0 = mv + MV (conservation of momentum)
V = -(mv)/M = -.160*45/80 = -.090 m/s ~ about a centimeter per second towards the TARDIS
So, at the moment the Doctor throws the ball, he starts moving backwards slightly less than a centimeter per second. I could see the camera missing that, personally.
Now, there's nothing to slow the ball down, so assuming a perfectly elastic collision with the (immovable) spaceship, it should bounce back at exactly the same speed it went out with.

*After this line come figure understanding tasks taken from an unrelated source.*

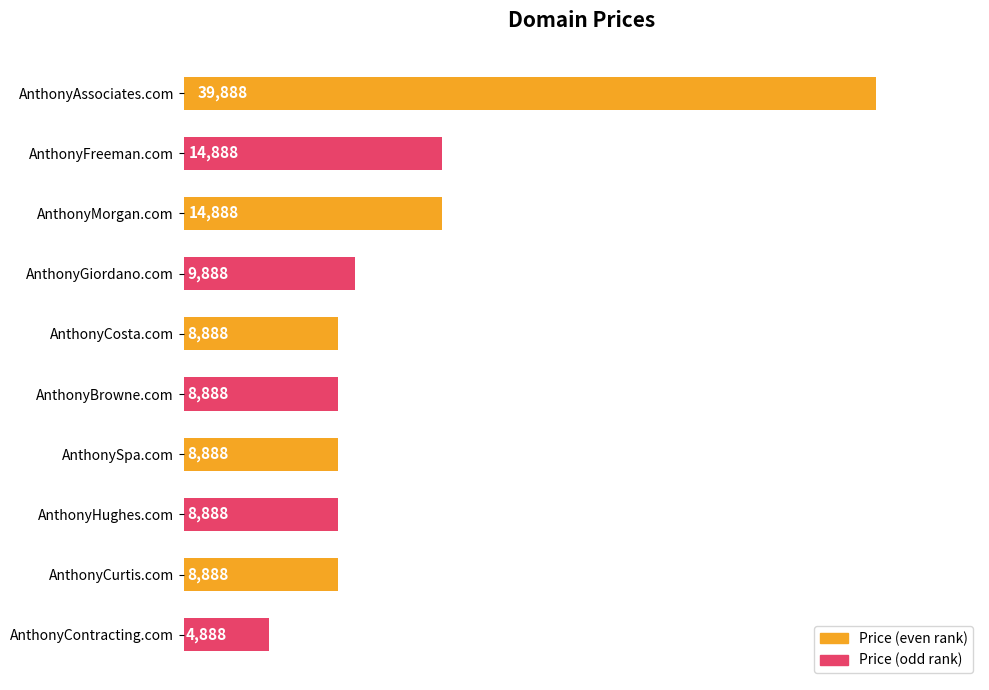

Between AnthonyContracting.com and AnthonyCosta.com, which is larger?

AnthonyCosta.com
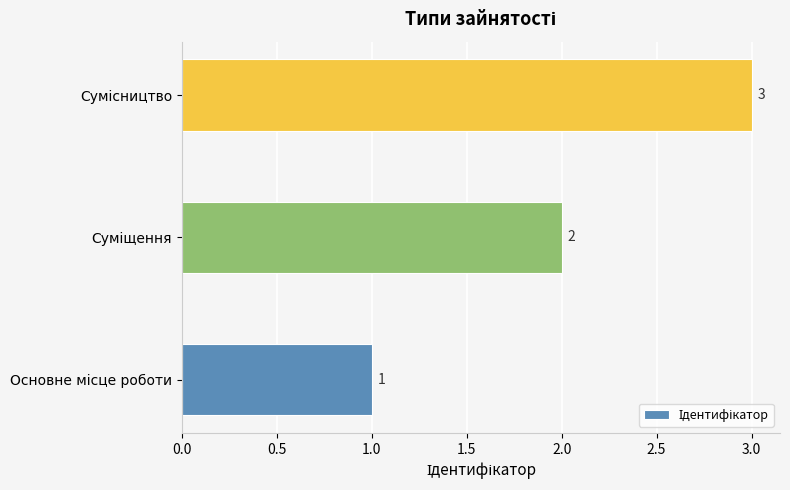

What is the greatest value displayed?

3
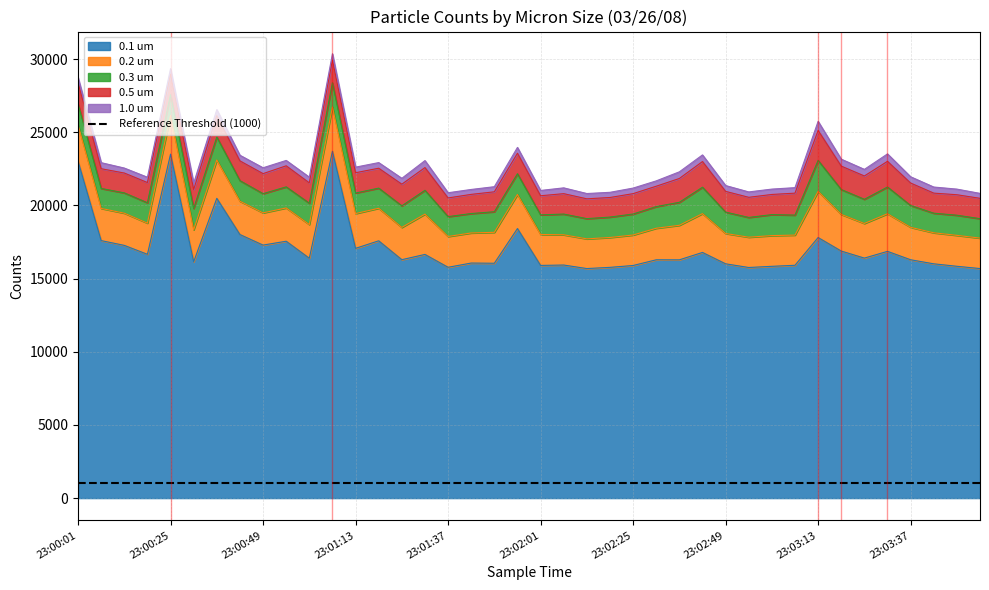

Which series has the widest spread of values?

0.1 um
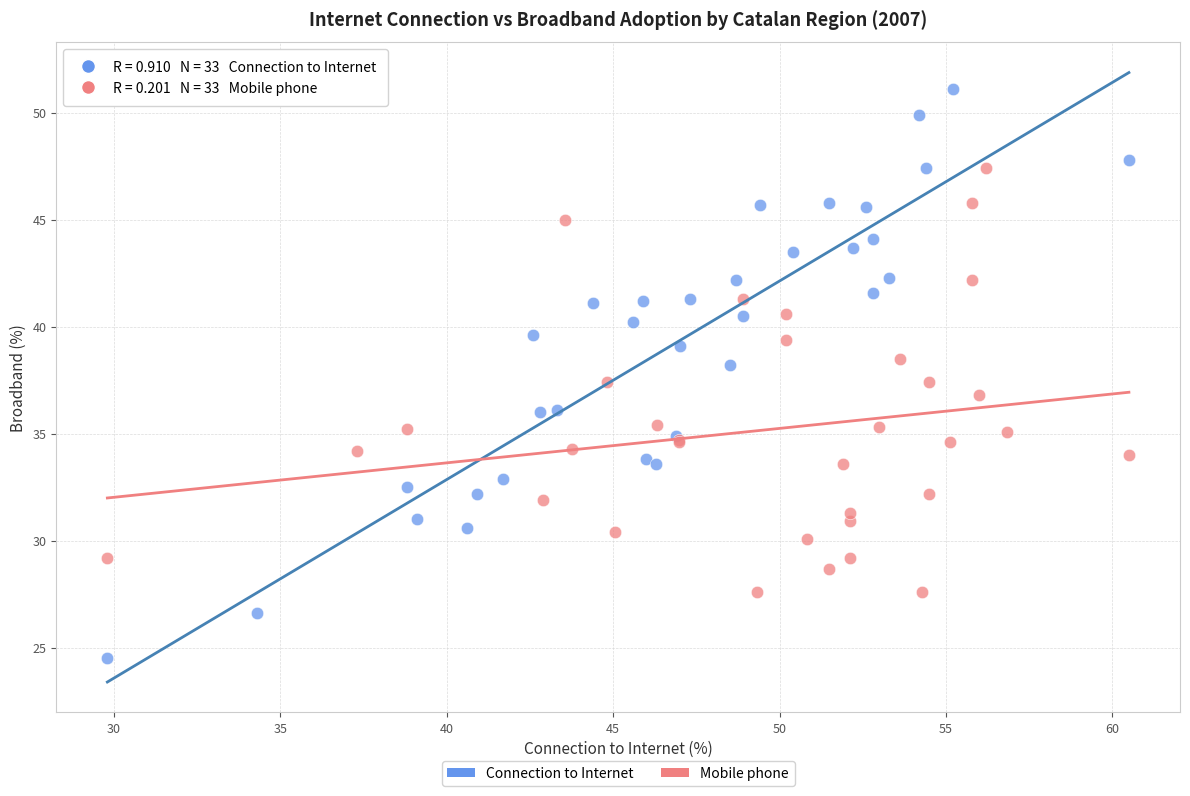

Which series contains the lowest Y value?

Connection to Internet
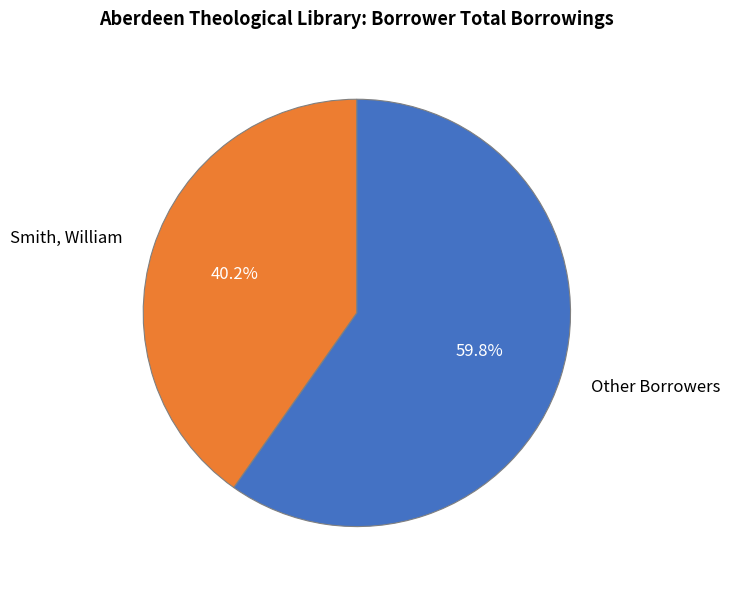

How much of the chart is everything except Smith, William?

59.8%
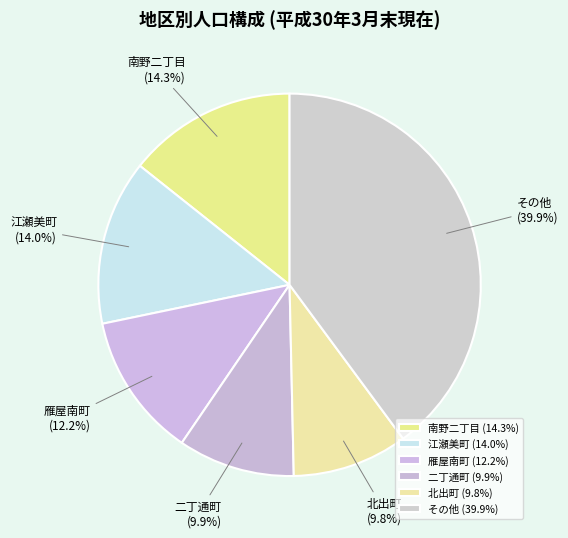

What is the ratio of the value at 南野二丁目 to the value at その他?

0.4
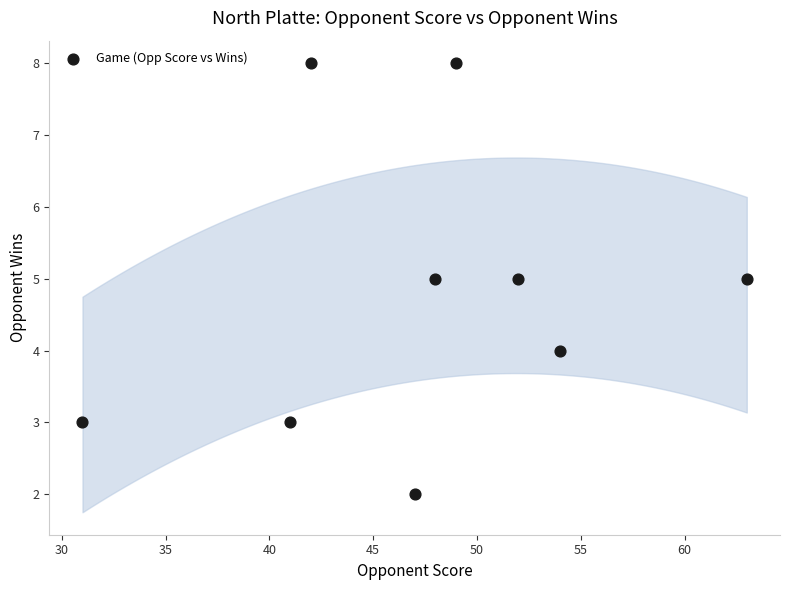

What is the range of X values (max minus min)?

32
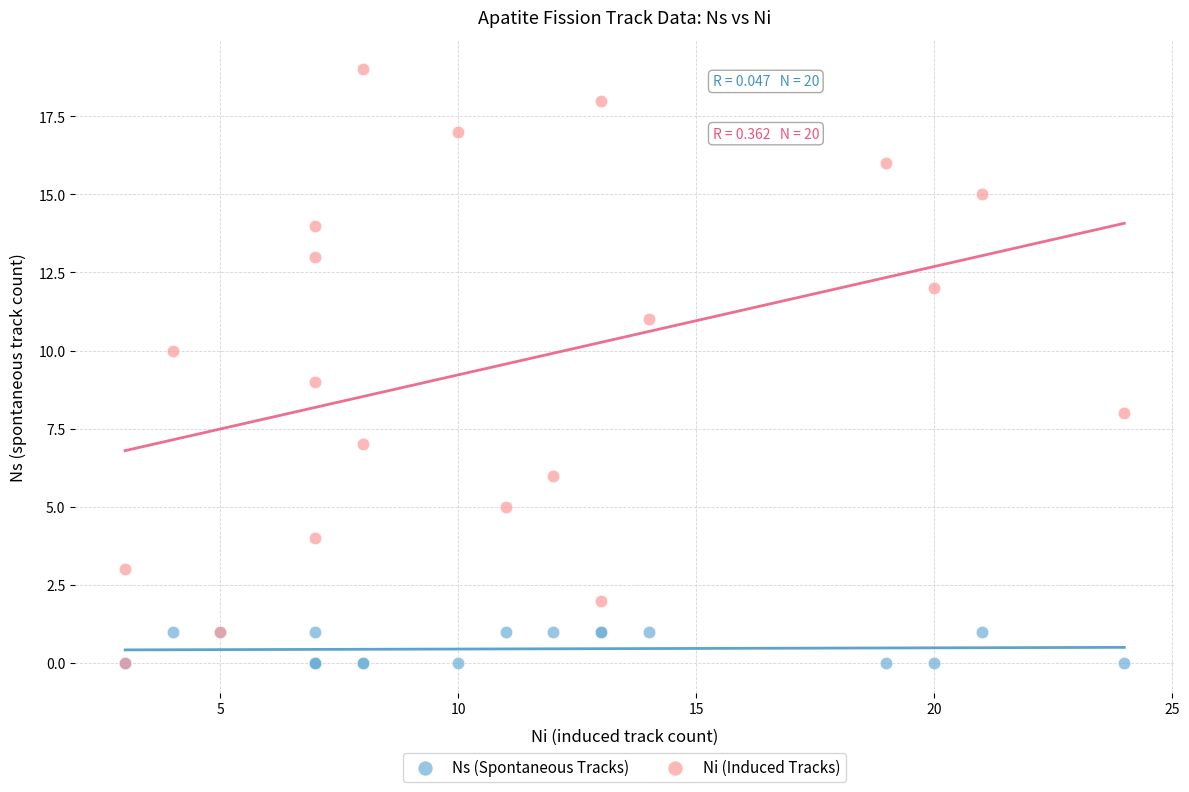

Which series has the largest Y range (max minus min)?

Ni (Induced Tracks)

So, if V2 is the Doctor's speed after he catches it, we should have:
MV - mv = (m+M) V2
MV = -mv though (from above)
V2 = 2(MV)/(m+M)
but since the mass of the cricket ball is negligible compared to the mass of the Doctor, V2 ~ 2V, or .18 m/s towards the TARDIS.
Assuming the total distance from the ship to the TARDIS is 100 m and the Doctor got about 2/3 of the way there (66 m) before stopping (somehow), and taking into account that he will already have moved a bit before he catches the ball, at this rate, he reaches the TARDIS about 190 seconds after throwing the cricket ball.
So that's just over 3 minutes in space, and while the scene doesn't take nearly that long, it's definitely survivable between his Bizarre Alien Biology and the fact that he thought to put a space helmet on. Again, firmly in the realm of "good enough" science.
The other minor quibble is that, since he catches the cricket-ball slightly off his center of mass, he should have started to spin slightly, but again, I can forgive them for eliding that admittedly delightful detail.
In conclusion: would this work in real life? YES. Is it "bad science?" NO. Is it perfect? of course not. Is it nevertheless better than most science you see in a show like this? ABSOLUTELY. Would the Doctor and MacGyver get along? Of course not, they're way too similar. Is this my very favorite scene in this whole silly episode? YOU BET. How great is conservation of momentum? THE GREATEST.
No but for serious on that last. Conservation of energy is pretty cool and all, but the mass-energy conversion can play a little havoc with that. So okay, we've got conservation of mass-energy. And then you need to worry about relativity and curved spaces but MY GUYS. CONSERVATION OF MOMENTUM. Is the best conservation law of all time. Conservation of angular momentum can come too. Look, what other conservation laws have whole sports and games and things based off of them? Not conservation of energy that's for darn sure. I am always always down for creative exploitation of conservation of momentum. Whether it involves cricket or not.